Data to process —
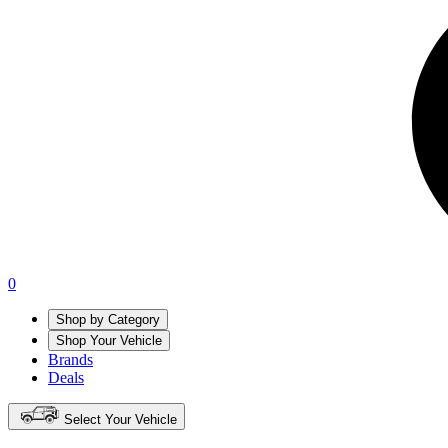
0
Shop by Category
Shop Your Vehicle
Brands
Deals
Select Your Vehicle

---

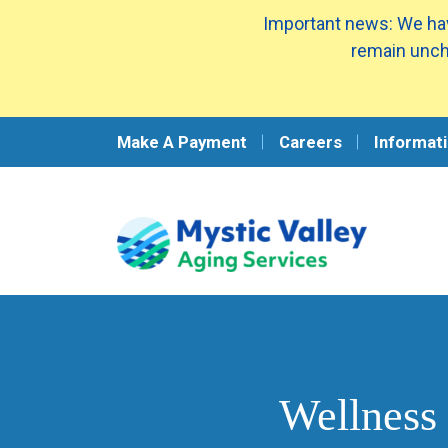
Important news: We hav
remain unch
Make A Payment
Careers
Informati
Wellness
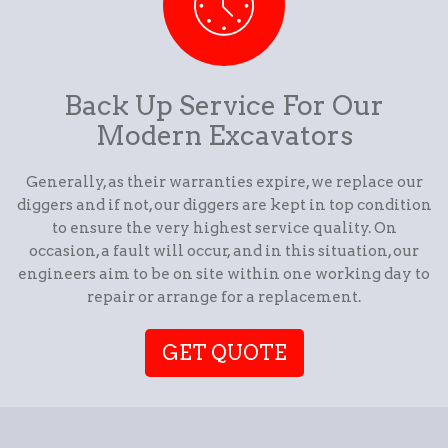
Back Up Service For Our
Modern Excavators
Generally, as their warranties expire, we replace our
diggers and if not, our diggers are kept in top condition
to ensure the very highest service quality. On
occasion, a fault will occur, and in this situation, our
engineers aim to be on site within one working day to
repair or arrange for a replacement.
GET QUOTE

Task instructions —
Arrange the lines from the line with "Back Up Service For Our" to the line with "occasion, a fault" as a Markdown table, skipping any blank lines. Use a column named Line for the row number and a column named Text for the line itself.

Solution —
| Line | Text |
|---|---|
| 1 | Back Up Service For Our |
| 2 | Modern Excavators |
| 3 | Generally, as their warranties expire, we replace our |
| 4 | diggers and if not, our diggers are kept in top condition |
| 5 | to ensure the very highest service quality. On |
| 6 | occasion, a fault will occur, and in this situation, our |